Family budget planners are essential whether you need to save or not. If you don't have control over your home finances, you could be in a tough position and not even know it. Even if you're family is happy and all their needs are met, it only takes a lay off, physical injury or other situation to change things in a way you've never planned for. Be sure to include your partner in the following process to ensure he can also use the planner to help your family stay on track.
Step 1: Buy or Make a Planner
You can find family budget planners online and at most office supply stores. You can also look online and find templates to make your own. Regardless of which method you go with, you need to make sure there's a spot for banking contact information, pockets to stick bills and large spaces to record notes in.
Step 2: Gather All Financial Documents
Gather everything together. Find all your current and past due bills, and get all the paper piles to the table. Go through them and toss out doubles and paid bills. Sort the statements into type of bill: utility, medical, monthly, one time, etc. This will help you prioritize. While all bills need to be paid, the household bills need to be at the top of the list.
Step 3: Record Basic Information
Find and record the location for your banking contact information and record the basic details for all the different companies you owe. This should a little contact information in case you need to get a hold of them to discuss your account.
Step 4: Go through Current Bills
Now that your current bills are sorted, start putting the information into your planner. You need to list the current amount due, the date the bill was received and due date for the amount to be paid. Do this with all your current and past due bills.
Step 5: Create a Payment Schedule
You and your partner likely get paid on a schedule and for about the same amount each time. Take a look at the bills that need to be paid first and assign a paycheck to those bills. Then, do this for the next paycheck and any other income expected to occur during the current month. If your income is not enough to cover your expenses, you need to cut expenses and/or find more income.
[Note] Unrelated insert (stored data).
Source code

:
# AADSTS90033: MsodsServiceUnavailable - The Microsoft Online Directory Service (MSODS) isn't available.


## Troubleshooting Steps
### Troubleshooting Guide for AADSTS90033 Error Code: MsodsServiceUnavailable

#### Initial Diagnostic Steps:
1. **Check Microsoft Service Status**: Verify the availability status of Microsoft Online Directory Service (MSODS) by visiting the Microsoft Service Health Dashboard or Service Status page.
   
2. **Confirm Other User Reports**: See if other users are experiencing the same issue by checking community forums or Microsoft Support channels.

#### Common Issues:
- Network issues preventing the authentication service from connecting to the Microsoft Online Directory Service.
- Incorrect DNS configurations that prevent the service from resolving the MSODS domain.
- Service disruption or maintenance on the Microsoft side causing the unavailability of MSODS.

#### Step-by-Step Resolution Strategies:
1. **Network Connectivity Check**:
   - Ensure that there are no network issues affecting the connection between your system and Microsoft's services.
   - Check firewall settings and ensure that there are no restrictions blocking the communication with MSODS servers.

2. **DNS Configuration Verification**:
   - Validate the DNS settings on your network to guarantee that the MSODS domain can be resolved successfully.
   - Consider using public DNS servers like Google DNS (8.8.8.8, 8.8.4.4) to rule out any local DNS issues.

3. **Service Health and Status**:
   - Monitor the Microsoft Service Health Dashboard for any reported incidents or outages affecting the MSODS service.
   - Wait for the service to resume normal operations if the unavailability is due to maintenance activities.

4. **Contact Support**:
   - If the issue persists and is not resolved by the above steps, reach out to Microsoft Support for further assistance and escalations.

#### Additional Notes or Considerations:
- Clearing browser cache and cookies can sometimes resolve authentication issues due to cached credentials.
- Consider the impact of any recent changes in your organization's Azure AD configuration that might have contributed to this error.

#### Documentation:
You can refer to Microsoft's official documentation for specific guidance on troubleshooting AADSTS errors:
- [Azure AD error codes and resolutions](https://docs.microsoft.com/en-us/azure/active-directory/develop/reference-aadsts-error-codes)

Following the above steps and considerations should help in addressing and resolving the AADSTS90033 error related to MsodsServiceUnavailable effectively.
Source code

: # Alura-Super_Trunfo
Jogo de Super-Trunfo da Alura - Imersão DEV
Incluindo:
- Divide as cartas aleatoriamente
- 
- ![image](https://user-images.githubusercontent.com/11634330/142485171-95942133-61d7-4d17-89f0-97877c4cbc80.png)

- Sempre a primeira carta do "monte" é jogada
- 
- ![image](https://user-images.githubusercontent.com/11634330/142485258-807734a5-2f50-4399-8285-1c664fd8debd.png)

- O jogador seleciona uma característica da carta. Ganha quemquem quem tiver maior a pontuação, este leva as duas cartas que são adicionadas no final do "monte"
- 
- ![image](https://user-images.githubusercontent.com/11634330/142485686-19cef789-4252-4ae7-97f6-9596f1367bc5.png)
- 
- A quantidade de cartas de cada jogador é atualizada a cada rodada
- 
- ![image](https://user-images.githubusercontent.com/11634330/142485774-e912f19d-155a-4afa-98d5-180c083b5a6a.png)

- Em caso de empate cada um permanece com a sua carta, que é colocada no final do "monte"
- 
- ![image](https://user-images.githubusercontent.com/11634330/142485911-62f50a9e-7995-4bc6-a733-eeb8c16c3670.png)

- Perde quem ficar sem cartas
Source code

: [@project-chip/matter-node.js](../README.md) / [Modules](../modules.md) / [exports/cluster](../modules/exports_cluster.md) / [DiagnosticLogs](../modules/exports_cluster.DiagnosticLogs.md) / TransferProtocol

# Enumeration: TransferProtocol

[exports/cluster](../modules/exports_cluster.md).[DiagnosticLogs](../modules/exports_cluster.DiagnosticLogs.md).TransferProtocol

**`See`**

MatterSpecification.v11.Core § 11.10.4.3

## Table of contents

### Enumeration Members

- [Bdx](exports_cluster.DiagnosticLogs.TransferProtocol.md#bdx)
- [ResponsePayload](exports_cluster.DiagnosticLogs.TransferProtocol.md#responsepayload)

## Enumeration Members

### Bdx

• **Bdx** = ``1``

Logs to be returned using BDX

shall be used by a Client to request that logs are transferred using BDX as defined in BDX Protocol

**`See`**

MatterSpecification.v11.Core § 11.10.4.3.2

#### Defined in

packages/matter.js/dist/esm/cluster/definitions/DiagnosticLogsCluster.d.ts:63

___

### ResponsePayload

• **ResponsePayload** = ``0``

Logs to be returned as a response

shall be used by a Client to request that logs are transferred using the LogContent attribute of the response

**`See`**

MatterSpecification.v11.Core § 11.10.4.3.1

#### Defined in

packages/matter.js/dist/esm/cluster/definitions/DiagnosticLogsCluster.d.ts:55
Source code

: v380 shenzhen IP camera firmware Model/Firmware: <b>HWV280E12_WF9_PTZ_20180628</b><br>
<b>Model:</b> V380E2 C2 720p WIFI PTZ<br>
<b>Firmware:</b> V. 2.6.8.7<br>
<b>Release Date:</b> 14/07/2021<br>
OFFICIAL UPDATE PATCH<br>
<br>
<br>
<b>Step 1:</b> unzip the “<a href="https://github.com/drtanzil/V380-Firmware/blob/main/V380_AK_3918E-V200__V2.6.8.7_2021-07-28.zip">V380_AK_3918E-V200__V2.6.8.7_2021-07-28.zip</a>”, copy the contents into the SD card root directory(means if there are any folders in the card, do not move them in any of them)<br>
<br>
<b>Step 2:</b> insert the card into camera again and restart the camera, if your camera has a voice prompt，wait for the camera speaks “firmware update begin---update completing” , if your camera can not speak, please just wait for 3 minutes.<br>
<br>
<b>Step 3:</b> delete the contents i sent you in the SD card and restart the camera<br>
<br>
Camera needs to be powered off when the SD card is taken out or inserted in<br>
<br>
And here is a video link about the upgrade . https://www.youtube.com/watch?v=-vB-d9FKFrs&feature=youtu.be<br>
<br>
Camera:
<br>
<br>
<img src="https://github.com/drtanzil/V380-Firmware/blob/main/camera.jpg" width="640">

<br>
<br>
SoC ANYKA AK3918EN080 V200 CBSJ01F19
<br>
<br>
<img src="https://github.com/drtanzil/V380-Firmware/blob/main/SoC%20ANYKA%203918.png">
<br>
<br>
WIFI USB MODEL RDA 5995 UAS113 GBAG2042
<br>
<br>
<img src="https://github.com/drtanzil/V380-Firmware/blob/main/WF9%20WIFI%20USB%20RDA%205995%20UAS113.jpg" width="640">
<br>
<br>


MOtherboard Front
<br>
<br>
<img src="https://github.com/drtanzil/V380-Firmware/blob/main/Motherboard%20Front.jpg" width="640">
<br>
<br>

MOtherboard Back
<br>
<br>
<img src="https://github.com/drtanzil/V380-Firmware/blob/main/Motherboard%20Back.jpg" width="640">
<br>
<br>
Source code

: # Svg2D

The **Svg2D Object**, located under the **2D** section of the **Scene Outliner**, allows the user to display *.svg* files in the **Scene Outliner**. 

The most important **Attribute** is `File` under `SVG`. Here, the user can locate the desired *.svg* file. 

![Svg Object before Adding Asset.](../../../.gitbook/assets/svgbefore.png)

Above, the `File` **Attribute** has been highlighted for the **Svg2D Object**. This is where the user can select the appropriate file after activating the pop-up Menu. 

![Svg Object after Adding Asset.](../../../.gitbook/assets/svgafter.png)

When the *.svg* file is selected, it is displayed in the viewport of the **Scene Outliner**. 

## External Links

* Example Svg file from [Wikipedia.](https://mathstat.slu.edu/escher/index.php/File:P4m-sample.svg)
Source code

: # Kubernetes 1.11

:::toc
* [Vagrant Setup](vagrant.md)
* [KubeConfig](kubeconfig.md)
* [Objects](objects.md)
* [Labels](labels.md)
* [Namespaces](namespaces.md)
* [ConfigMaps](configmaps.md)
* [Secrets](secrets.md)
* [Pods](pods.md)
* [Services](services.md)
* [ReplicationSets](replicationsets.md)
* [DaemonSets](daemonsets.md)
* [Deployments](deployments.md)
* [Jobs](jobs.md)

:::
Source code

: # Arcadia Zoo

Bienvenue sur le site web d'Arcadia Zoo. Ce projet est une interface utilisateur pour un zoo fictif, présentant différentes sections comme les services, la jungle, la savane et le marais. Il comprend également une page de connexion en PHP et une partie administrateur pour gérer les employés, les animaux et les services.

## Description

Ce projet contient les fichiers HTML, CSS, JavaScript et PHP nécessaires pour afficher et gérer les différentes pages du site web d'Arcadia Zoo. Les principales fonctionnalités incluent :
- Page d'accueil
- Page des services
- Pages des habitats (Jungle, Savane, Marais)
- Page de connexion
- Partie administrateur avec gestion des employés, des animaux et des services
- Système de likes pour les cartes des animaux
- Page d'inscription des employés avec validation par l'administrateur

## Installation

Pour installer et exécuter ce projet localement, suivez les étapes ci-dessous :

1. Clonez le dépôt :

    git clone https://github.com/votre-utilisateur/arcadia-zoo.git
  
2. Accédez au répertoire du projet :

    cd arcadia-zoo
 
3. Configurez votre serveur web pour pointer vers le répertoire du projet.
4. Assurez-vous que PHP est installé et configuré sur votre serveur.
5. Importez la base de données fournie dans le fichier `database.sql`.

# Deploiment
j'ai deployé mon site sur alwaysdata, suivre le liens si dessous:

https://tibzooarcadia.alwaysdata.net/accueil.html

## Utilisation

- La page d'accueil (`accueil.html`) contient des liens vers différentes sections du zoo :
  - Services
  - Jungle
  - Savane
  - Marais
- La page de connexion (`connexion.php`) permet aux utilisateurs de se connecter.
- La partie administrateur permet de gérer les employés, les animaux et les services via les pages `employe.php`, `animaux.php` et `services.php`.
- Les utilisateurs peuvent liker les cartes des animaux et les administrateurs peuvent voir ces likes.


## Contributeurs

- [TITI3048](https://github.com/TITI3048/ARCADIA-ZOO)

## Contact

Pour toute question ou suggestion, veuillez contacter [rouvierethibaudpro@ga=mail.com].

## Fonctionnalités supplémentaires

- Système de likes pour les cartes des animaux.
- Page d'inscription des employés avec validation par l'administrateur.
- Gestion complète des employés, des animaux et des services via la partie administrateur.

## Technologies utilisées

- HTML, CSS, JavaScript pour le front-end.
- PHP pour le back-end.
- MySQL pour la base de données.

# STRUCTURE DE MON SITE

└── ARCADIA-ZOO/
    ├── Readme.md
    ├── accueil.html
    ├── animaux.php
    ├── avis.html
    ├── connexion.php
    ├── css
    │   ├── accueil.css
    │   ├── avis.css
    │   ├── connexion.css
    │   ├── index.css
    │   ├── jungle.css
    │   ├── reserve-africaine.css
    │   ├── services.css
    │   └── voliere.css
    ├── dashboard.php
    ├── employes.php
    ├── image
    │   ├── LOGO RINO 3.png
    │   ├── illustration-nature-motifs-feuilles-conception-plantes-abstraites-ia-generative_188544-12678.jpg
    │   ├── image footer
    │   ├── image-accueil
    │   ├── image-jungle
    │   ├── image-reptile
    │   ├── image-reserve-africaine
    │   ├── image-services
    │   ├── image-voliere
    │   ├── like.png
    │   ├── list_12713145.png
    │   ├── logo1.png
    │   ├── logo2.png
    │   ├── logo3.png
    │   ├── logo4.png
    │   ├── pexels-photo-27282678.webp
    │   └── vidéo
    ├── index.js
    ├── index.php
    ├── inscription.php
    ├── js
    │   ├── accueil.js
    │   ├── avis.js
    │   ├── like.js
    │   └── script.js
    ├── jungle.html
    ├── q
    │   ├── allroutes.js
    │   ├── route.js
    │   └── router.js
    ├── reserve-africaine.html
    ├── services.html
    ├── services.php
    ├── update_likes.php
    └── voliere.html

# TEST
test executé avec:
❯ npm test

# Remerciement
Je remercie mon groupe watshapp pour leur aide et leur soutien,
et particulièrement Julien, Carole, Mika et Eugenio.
Taking control of your finances means more than just organizing the paperwork. It means taking the control back from the bill collectors and putting together a reasonable plan to get out of debt and keep up with your living expenses.
Once you have the planner set up, you'll see exactly where you stand and eliminate the paper piles. It may take awhile to get everyone using the planner and sticking to your budget, but once you do, you will have full control of your finances instead of the other way around.